Сохранённые записи набора данных
**********

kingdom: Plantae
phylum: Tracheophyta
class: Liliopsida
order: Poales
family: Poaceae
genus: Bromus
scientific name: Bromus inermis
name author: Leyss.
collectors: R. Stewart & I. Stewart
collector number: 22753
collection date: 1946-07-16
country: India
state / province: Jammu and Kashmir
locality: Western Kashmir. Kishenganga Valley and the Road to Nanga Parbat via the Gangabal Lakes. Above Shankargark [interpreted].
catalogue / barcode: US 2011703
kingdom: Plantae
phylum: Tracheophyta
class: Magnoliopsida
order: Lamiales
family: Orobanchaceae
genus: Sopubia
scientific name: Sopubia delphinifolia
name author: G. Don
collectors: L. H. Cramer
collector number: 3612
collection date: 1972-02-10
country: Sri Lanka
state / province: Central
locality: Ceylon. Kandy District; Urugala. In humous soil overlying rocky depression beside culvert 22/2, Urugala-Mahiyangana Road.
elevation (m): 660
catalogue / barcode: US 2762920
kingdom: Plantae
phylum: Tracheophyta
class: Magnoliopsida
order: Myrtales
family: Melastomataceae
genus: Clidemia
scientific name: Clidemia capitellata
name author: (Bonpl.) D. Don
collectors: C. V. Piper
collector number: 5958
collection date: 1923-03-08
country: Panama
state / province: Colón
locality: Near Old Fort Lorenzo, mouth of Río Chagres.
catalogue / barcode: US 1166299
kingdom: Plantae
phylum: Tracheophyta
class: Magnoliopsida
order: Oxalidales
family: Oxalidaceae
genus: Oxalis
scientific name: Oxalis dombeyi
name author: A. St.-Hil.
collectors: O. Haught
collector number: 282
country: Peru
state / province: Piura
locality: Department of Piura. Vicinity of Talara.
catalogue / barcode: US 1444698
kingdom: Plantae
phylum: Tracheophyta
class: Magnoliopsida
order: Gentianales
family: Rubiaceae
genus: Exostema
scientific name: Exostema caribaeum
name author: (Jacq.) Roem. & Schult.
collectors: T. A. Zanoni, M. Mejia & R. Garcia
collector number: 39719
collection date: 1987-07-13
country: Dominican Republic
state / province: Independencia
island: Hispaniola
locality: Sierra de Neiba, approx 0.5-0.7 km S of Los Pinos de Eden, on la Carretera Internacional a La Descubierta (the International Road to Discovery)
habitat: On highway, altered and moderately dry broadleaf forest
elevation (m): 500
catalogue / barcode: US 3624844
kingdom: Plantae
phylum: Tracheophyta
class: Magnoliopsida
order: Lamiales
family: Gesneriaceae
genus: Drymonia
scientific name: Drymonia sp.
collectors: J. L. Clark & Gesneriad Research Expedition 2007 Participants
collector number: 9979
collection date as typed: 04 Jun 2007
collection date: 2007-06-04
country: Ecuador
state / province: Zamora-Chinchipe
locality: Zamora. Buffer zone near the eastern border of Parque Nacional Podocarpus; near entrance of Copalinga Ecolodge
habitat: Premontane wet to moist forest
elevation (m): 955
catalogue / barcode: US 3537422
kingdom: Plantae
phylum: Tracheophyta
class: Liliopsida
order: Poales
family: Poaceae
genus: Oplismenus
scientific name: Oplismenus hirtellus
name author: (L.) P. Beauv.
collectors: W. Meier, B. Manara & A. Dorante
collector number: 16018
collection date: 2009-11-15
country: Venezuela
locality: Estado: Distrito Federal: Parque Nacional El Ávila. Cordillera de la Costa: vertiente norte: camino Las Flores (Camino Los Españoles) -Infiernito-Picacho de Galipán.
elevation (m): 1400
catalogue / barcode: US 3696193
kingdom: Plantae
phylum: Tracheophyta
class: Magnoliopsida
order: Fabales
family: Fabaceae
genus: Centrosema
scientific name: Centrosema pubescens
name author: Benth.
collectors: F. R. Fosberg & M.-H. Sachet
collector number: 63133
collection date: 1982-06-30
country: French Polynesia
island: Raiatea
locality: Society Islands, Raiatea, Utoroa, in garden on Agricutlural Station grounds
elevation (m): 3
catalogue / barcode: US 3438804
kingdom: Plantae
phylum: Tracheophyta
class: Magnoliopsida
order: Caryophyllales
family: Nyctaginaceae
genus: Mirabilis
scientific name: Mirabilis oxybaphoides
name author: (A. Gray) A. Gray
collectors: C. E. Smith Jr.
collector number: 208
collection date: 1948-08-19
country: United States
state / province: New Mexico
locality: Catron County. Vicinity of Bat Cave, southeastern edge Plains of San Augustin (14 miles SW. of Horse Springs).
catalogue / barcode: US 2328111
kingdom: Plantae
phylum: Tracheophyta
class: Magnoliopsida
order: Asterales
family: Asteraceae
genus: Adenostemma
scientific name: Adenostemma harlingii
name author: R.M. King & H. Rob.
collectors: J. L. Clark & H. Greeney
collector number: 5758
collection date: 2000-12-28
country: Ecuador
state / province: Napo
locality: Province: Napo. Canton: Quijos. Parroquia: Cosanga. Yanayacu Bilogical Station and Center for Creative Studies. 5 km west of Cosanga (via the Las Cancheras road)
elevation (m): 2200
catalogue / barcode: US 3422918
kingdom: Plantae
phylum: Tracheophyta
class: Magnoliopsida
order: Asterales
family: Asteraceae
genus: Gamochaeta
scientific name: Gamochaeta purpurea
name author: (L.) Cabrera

**********

Можете вывести все записи выше дословно, ничего не меняя?

(Правильный ответ)
kingdom: Plantae
phylum: Tracheophyta
class: Liliopsida
order: Poales
family: Poaceae
genus: Bromus
scientific name: Bromus inermis
name author: Leyss.
collectors: R. Stewart & I. Stewart
collector number: 22753
collection date: 1946-07-16
country: India
state / province: Jammu and Kashmir
locality: Western Kashmir. Kishenganga Valley and the Road to Nanga Parbat via the Gangabal Lakes. Above Shankargark [interpreted].
catalogue / barcode: US 2011703
kingdom: Plantae
phylum: Tracheophyta
class: Magnoliopsida
order: Lamiales
family: Orobanchaceae
genus: Sopubia
scientific name: Sopubia delphinifolia
name author: G. Don
collectors: L. H. Cramer
collector number: 3612
collection date: 1972-02-10
country: Sri Lanka
state / province: Central
locality: Ceylon. Kandy District; Urugala. In humous soil overlying rocky depression beside culvert 22/2, Urugala-Mahiyangana Road.
elevation (m): 660
catalogue / barcode: US 2762920
kingdom: Plantae
phylum: Tracheophyta
class: Magnoliopsida
order: Myrtales
family: Melastomataceae
genus: Clidemia
scientific name: Clidemia capitellata
name author: (Bonpl.) D. Don
collectors: C. V. Piper
collector number: 5958
collection date: 1923-03-08
country: Panama
state / province: Colón
locality: Near Old Fort Lorenzo, mouth of Río Chagres.
catalogue / barcode: US 1166299
kingdom: Plantae
phylum: Tracheophyta
class: Magnoliopsida
order: Oxalidales
family: Oxalidaceae
genus: Oxalis
scientific name: Oxalis dombeyi
name author: A. St.-Hil.
collectors: O. Haught
collector number: 282
country: Peru
state / province: Piura
locality: Department of Piura. Vicinity of Talara.
catalogue / barcode: US 1444698
kingdom: Plantae
phylum: Tracheophyta
class: Magnoliopsida
order: Gentianales
family: Rubiaceae
genus: Exostema
scientific name: Exostema caribaeum
name author: (Jacq.) Roem. & Schult.
collectors: T. A. Zanoni, M. Mejia & R. Garcia
collector number: 39719
collection date: 1987-07-13
country: Dominican Republic
state / province: Independencia
island: Hispaniola
locality: Sierra de Neiba, approx 0.5-0.7 km S of Los Pinos de Eden, on la Carretera Internacional a La Descubierta (the International Road to Discovery)
habitat: On highway, altered and moderately dry broadleaf forest
elevation (m): 500
catalogue / barcode: US 3624844
kingdom: Plantae
phylum: Tracheophyta
class: Magnoliopsida
order: Lamiales
family: Gesneriaceae
genus: Drymonia
scientific name: Drymonia sp.
collectors: J. L. Clark & Gesneriad Research Expedition 2007 Participants
collector number: 9979
collection date as typed: 04 Jun 2007
collection date: 2007-06-04
country: Ecuador
state / province: Zamora-Chinchipe
locality: Zamora. Buffer zone near the eastern border of Parque Nacional Podocarpus; near entrance of Copalinga Ecolodge
habitat: Premontane wet to moist forest
elevation (m): 955
catalogue / barcode: US 3537422
kingdom: Plantae
phylum: Tracheophyta
class: Liliopsida
order: Poales
family: Poaceae
genus: Oplismenus
scientific name: Oplismenus hirtellus
name author: (L.) P. Beauv.
collectors: W. Meier, B. Manara & A. Dorante
collector number: 16018
collection date: 2009-11-15
country: Venezuela
locality: Estado: Distrito Federal: Parque Nacional El Ávila. Cordillera de la Costa: vertiente norte: camino Las Flores (Camino Los Españoles) -Infiernito-Picacho de Galipán.
elevation (m): 1400
catalogue / barcode: US 3696193
kingdom: Plantae
phylum: Tracheophyta
class: Magnoliopsida
order: Fabales
family: Fabaceae
genus: Centrosema
scientific name: Centrosema pubescens
name author: Benth.
collectors: F. R. Fosberg & M.-H. Sachet
collector number: 63133
collection date: 1982-06-30
country: French Polynesia
island: Raiatea
locality: Society Islands, Raiatea, Utoroa, in garden on Agricutlural Station grounds
elevation (m): 3
catalogue / barcode: US 3438804
kingdom: Plantae
phylum: Tracheophyta
class: Magnoliopsida
order: Caryophyllales
family: Nyctaginaceae
genus: Mirabilis
scientific name: Mirabilis oxybaphoides
name author: (A. Gray) A. Gray
collectors: C. E. Smith Jr.
collector number: 208
collection date: 1948-08-19
country: United States
state / province: New Mexico
locality: Catron County. Vicinity of Bat Cave, southeastern edge Plains of San Augustin (14 miles SW. of Horse Springs).
catalogue / barcode: US 2328111
kingdom: Plantae
phylum: Tracheophyta
class: Magnoliopsida
order: Asterales
family: Asteraceae
genus: Adenostemma
scientific name: Adenostemma harlingii
name author: R.M. King & H. Rob.
collectors: J. L. Clark & H. Greeney
collector number: 5758
collection date: 2000-12-28
country: Ecuador
state / province: Napo
locality: Province: Napo. Canton: Quijos. Parroquia: Cosanga. Yanayacu Bilogical Station and Center for Creative Studies. 5 km west of Cosanga (via the Las Cancheras road)
elevation (m): 2200
catalogue / barcode: US 3422918
kingdom: Plantae
phylum: Tracheophyta
class: Magnoliopsida
order: Asterales
family: Asteraceae
genus: Gamochaeta
scientific name: Gamochaeta purpurea
name author: (L.) Cabrera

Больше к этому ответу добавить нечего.